Observe that [tex]y=\pm x[/tex] form a level curve for the surface in question. This means that if we substitute [tex]y=x[/tex] or [tex]y=-x[/tex] in to the equation for the surface, then [tex]z=f(x,y)=c[/tex] is a constant.
This is only true for the surface in option A.
- [tex]z = x^2 - y^2 + 6[/tex]
[tex]y = x \implies z = x^2 - x^2 + 6 \implies z = 6[/tex]
[tex]y = -x \implies z = x^2 - (-x)^2 + 6 \implies z = 6[/tex]
[tex]z[/tex] is constant, so both of [tex]y=\pm x[/tex] are level curves.
- [tex]z^2 = x + y + 6[/tex]
[tex]y=x \implies z^2 = x + x + 6 \implies z = \pm\sqrt{2x + 6}[/tex]
[tex]y=-x \implies z^2 = x + (-x) + 6 \implies z = \pm\sqrt6[/tex]
[tex]y=x[/tex] is not a level curve.

## Problems and tasks
(a) Duplicate the passage of the level-curve explanation that begins at the words "Observe that [tex]y=\pm" and stops after "a level curve.".
(b) In the level-curve explanation, what constant value does z take for the surface z = x^2 - y^2 + 6 when y = x is substituted?

## Source excerpt
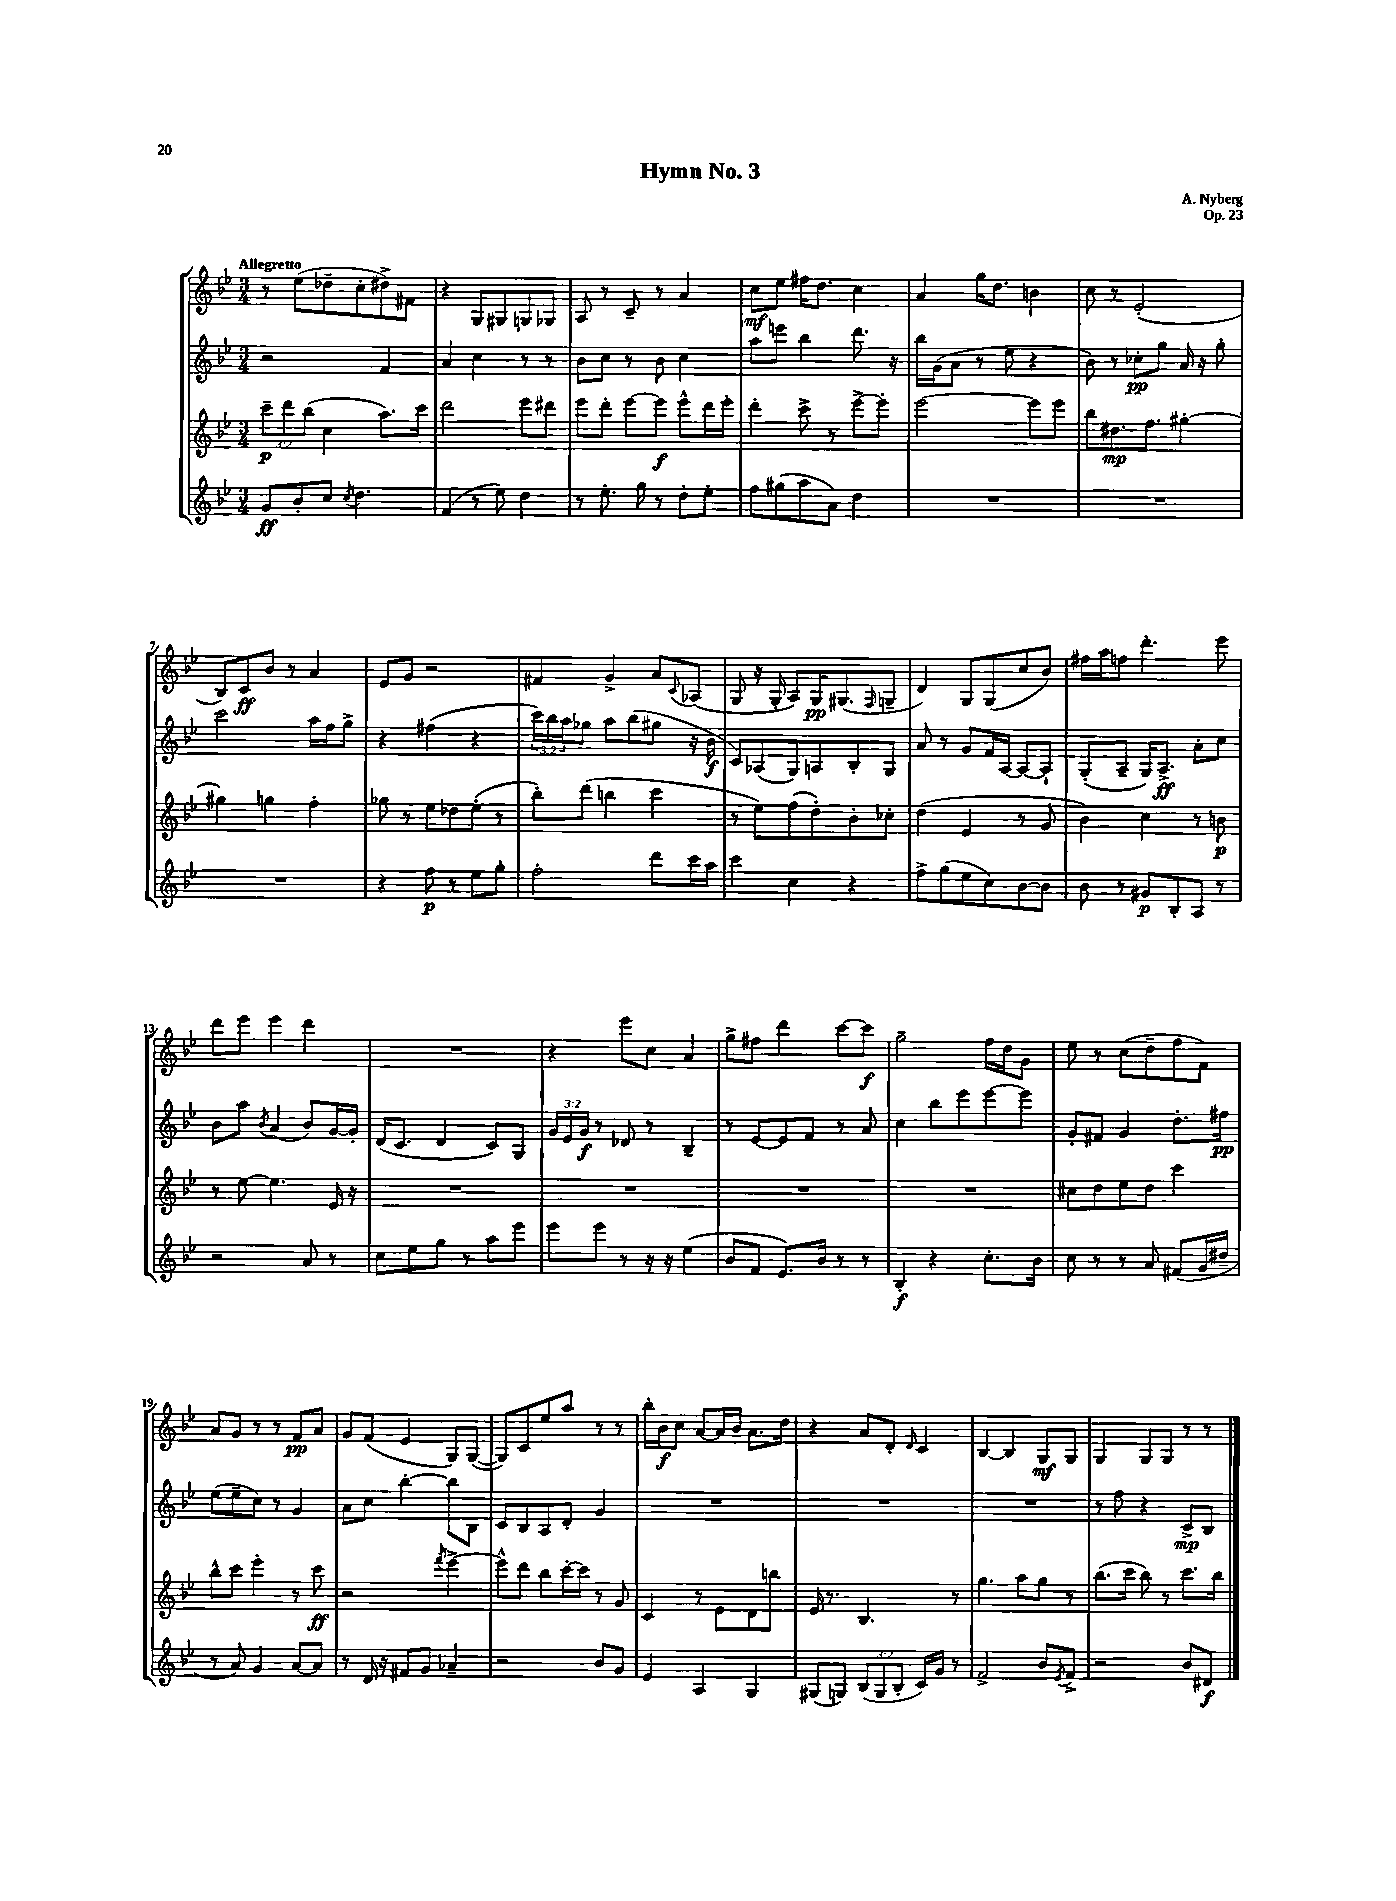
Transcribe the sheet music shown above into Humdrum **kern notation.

## Solutions per task
(a)
Observe that [tex]y=\pm x[/tex] form a level curve for the surface in question. This means that if we substitute [tex]y=x[/tex] or [tex]y=-x[/tex] in to the equation for the surface, then [tex]z=f(x,y)=c[/tex] is a constant.
This is only true for the surface in option A.
- [tex]z = x^2 - y^2 + 6[/tex]
[tex]y = x \implies z = x^2 - x^2 + 6 \implies z = 6[/tex]
[tex]y = -x \implies z = x^2 - (-x)^2 + 6 \implies z = 6[/tex]
[tex]z[/tex] is constant, so both of [tex]y=\pm x[/tex] are level curves.
- [tex]z^2 = x + y + 6[/tex]
[tex]y=x \implies z^2 = x + x + 6 \implies z = \pm\sqrt{2x + 6}[/tex]
[tex]y=-x \implies z^2 = x + (-x) + 6 \implies z = \pm\sqrt6[/tex]
[tex]y=x[/tex] is not a level curve.

(b) z = 6